In Walker’s ideal model, citizen oversight would take the form of an inspector general or police auditor who could oversee internal affairs’ investigations and have access to the kind of information the public can’t see. This person would be able to look for patterns of discrimination, weak disciplinary practices, evidence of retaliation and stalled investigations. The evidence they gather could then be brought to the police commission, the civilian body generally charged with overseeing the police department.
“The important thing is the actual investigation,” Walker says. “Finding out: Did internal affairs make an effort to gather witnesses to this incident? Did they review medical evidence? Was everything handled in a timely fashion? That’s what an inspector general can figure out.”
Processes like this exist already in a few places, though Walker says many of them aren't looking with sufficient depth at problematic patterns nor are they following up on recommendations.

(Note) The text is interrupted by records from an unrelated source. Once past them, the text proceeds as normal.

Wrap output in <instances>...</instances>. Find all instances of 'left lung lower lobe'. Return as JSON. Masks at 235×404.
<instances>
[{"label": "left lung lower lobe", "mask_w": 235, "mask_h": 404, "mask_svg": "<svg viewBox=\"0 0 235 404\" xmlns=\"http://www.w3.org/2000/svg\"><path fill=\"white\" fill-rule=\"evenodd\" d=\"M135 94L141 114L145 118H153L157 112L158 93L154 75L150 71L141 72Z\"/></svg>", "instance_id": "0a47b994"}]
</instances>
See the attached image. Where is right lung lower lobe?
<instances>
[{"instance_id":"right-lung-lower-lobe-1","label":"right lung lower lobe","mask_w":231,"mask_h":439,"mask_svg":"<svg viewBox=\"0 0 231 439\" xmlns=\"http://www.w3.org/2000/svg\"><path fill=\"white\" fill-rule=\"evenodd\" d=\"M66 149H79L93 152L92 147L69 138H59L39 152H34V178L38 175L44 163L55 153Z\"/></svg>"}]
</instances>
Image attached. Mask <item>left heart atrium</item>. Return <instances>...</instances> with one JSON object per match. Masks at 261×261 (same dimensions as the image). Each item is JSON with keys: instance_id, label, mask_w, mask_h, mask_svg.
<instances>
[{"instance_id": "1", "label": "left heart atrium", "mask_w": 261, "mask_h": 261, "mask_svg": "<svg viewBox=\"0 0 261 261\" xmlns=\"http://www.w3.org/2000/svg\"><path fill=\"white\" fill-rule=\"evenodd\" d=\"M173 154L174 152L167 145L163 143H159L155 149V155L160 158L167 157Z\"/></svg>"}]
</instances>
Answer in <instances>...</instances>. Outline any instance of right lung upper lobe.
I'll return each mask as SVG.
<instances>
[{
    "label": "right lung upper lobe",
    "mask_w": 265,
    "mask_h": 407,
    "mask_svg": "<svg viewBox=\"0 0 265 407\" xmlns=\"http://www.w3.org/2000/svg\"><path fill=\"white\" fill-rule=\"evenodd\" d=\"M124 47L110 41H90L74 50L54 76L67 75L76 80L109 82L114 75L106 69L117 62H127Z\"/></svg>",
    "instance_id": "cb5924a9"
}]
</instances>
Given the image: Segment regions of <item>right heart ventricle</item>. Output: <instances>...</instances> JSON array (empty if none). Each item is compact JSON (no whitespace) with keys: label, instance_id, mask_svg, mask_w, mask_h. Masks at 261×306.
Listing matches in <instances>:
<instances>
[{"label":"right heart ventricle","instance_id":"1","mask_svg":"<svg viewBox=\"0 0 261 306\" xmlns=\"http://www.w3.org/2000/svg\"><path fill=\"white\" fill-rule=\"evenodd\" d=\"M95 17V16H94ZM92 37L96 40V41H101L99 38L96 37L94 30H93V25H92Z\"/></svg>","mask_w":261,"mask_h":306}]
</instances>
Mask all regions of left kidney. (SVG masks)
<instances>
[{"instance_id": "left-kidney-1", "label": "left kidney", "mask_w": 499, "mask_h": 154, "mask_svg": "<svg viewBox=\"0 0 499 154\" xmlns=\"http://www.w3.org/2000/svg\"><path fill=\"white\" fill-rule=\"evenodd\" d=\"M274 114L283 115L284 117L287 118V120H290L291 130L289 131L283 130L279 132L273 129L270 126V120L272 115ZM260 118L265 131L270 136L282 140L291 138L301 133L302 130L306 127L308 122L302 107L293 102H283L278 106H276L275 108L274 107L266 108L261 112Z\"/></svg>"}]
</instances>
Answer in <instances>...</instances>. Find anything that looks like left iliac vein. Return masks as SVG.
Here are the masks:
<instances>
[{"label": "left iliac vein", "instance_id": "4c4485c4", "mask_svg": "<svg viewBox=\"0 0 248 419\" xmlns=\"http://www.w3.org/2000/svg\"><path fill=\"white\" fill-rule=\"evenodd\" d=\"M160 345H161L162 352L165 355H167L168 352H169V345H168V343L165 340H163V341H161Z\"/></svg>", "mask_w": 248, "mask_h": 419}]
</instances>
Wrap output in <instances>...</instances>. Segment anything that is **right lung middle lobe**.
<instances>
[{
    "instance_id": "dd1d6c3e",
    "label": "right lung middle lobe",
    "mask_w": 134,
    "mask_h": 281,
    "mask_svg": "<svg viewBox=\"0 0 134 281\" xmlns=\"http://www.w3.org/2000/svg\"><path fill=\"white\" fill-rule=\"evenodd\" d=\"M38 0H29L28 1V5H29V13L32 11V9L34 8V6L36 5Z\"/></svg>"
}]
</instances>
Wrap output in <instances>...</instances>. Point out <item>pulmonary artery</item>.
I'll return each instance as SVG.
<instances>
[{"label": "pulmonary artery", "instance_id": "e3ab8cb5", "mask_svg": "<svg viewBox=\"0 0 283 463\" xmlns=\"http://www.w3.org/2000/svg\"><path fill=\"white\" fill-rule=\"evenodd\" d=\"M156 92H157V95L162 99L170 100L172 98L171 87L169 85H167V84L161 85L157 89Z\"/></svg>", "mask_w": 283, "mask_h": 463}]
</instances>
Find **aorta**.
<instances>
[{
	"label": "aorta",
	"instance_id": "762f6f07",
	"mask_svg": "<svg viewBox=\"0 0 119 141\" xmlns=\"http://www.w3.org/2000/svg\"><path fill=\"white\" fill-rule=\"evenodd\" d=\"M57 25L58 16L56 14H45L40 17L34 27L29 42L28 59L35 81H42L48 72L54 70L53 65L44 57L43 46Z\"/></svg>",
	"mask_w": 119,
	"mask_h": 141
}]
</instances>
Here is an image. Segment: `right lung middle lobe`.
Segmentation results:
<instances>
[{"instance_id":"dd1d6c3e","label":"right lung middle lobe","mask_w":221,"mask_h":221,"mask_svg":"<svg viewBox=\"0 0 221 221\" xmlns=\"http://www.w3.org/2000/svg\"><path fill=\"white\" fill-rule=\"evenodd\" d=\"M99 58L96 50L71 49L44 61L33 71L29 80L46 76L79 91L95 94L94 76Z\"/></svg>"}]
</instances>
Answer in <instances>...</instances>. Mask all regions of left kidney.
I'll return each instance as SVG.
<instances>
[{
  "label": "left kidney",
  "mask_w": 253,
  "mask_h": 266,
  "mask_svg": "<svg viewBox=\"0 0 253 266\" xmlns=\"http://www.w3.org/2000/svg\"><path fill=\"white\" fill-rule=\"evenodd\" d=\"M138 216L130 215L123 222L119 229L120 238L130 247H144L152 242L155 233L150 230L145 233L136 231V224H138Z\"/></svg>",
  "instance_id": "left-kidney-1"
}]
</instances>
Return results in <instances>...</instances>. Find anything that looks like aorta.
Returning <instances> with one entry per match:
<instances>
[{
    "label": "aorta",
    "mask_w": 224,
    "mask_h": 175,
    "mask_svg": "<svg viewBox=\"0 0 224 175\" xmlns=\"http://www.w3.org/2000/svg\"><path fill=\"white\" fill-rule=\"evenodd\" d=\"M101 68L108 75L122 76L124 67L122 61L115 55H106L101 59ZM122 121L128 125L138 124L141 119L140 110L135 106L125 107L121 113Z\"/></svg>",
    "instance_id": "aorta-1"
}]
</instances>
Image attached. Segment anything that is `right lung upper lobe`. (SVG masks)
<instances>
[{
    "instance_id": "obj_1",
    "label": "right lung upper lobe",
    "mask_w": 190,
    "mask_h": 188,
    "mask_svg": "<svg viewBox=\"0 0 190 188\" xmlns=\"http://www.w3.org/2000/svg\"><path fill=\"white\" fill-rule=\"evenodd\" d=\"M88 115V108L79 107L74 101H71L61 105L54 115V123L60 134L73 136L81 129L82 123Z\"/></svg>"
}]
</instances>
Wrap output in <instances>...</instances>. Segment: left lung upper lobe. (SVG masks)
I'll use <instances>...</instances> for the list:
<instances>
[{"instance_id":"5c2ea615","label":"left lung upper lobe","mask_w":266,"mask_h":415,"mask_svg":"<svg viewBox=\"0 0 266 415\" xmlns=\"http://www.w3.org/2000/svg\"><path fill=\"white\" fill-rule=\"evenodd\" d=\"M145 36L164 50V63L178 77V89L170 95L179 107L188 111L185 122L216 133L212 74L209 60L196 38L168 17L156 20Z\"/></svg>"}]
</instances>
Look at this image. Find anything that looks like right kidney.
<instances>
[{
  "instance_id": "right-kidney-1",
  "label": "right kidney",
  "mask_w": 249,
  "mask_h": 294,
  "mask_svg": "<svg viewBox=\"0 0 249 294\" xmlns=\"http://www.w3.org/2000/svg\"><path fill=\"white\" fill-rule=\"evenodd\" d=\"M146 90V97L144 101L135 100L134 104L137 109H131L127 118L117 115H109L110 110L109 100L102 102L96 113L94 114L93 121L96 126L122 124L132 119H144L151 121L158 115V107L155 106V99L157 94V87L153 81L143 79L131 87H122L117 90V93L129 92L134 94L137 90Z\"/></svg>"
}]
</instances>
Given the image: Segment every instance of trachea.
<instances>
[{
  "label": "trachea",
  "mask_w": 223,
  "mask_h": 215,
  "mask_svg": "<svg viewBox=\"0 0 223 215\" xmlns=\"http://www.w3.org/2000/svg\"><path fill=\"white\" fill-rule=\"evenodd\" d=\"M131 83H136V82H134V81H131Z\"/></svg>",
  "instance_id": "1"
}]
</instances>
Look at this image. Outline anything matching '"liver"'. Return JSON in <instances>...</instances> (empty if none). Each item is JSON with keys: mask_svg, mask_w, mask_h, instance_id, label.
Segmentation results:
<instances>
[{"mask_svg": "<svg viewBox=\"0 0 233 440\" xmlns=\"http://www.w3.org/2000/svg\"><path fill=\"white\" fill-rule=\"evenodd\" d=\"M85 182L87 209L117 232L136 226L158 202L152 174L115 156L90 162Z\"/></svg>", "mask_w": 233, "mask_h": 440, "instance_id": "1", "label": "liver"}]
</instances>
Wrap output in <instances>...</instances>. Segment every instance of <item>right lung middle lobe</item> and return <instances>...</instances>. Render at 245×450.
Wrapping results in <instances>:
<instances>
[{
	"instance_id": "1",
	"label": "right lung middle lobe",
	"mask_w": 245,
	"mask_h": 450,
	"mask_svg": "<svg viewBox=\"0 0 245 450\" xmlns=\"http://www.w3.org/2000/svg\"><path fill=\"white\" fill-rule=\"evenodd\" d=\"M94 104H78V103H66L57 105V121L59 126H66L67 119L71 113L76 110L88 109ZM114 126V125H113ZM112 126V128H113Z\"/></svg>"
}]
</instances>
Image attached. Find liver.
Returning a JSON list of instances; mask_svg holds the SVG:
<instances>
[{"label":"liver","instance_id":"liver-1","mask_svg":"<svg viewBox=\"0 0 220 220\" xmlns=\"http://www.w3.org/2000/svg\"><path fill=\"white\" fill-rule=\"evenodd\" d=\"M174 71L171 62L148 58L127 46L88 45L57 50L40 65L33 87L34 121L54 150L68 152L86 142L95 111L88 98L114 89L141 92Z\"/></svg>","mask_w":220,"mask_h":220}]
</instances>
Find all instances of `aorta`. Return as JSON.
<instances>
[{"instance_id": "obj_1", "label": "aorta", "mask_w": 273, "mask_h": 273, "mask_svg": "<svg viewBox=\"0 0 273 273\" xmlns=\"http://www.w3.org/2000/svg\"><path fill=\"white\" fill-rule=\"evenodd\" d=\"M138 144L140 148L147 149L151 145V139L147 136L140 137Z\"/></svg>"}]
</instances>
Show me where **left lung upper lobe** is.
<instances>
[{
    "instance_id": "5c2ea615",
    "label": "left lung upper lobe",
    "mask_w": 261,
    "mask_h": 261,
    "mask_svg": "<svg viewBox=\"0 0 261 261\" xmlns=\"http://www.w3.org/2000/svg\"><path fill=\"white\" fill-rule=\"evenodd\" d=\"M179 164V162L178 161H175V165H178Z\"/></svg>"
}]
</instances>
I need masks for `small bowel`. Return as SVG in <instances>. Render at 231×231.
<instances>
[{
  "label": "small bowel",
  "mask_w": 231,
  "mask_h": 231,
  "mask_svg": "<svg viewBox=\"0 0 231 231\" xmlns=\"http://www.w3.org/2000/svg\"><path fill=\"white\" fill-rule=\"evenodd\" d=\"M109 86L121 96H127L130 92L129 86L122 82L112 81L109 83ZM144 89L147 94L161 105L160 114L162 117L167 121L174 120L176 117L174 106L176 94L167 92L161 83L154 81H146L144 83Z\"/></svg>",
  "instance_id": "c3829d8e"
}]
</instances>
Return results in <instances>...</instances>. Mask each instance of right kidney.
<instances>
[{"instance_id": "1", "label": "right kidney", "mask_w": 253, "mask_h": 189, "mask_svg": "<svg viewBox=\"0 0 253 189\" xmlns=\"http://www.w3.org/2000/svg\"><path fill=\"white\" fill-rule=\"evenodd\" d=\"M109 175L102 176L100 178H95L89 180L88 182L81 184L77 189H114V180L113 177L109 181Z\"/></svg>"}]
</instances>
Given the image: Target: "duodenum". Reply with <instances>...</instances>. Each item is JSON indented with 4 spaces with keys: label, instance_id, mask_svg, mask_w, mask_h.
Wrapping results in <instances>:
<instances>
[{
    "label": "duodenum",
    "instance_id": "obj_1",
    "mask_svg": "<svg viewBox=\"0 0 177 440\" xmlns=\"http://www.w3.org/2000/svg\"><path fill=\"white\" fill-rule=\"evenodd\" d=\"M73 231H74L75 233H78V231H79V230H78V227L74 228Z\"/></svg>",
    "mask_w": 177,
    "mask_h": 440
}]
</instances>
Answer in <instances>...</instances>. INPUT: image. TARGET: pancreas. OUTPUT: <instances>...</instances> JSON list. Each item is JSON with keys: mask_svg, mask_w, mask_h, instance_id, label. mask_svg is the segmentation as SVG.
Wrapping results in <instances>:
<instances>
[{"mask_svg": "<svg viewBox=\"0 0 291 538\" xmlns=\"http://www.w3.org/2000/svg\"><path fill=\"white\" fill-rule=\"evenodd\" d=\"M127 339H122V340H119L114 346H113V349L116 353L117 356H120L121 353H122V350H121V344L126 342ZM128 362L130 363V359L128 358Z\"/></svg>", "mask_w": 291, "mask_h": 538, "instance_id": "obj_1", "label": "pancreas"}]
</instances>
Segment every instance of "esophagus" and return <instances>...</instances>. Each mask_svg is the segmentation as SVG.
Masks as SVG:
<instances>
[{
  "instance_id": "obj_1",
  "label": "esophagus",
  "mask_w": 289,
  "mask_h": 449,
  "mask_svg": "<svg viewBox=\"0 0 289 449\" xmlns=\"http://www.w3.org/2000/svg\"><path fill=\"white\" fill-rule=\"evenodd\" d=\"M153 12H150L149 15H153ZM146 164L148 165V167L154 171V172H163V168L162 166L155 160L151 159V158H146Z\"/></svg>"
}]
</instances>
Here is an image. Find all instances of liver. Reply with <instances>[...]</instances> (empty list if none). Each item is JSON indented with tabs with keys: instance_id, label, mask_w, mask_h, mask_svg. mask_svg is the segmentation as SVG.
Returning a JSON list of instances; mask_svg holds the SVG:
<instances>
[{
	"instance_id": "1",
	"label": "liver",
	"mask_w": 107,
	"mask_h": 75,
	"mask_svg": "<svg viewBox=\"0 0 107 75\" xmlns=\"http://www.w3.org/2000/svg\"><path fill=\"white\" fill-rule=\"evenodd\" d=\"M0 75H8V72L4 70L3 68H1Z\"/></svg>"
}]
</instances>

He points to Denver’s Independent Monitor as a particularly good example of the auditor model. The monitor's public reports available online, in Walker's opinion, display an office dedicated to rooting out problems and consistently following up on its recommendations to ensure changes are made.
Seattle is another recent standout, despite the problems it's had in the past. Just this week, it created its own Inspector General's office, becoming the only city with three separate oversight offices for its police department. Its Office of Police Accountability investigates citizen complaints, its inspector general investigates police department policies and practices and the Community Police Commission (which has a fairly wide membership from the community, according to Walker) oversees everything else.
For his part, Lynch has two core recommendations for departments looking to improve citizen oversight: get rid of “special rules” protecting police officers and increase transparency of an officer’s disciplinary proceedings and history. In many localities, he says, a police officer doesn’t have to sit down with internal affairs for five to 10 days after the incident that’s being investigated.
“That’s a special protection,” Lynch says. “If [the locality] is serious about police accountability, they should be looking for these things and doing away with them.”
What’s more, Lynch says, “whether it’s internal affairs or an inspector general of a civilian review board,” everything about the investigative and disciplinary process should be as transparent as possible: Officers should be named, and information about any past misconduct should be available to the public, he says. Right now, 38 states limit or entirely prohibit access to police officers' disciplinary records. Laws on the books in California, Delaware and New York specifically make all officers' personnel files confidential.
Bibring of the ACLU of Southern California coincides on several of these points, particularly on the count of transparency.
“A system like [the one Walker describes] could work if the chief was accountable not just to the police commission, but to the public,” he says. “That would require that the chief’s disciplinary decisions and investigations be made public. In a system where it’s secret, it’s impossible to hold police accountable.”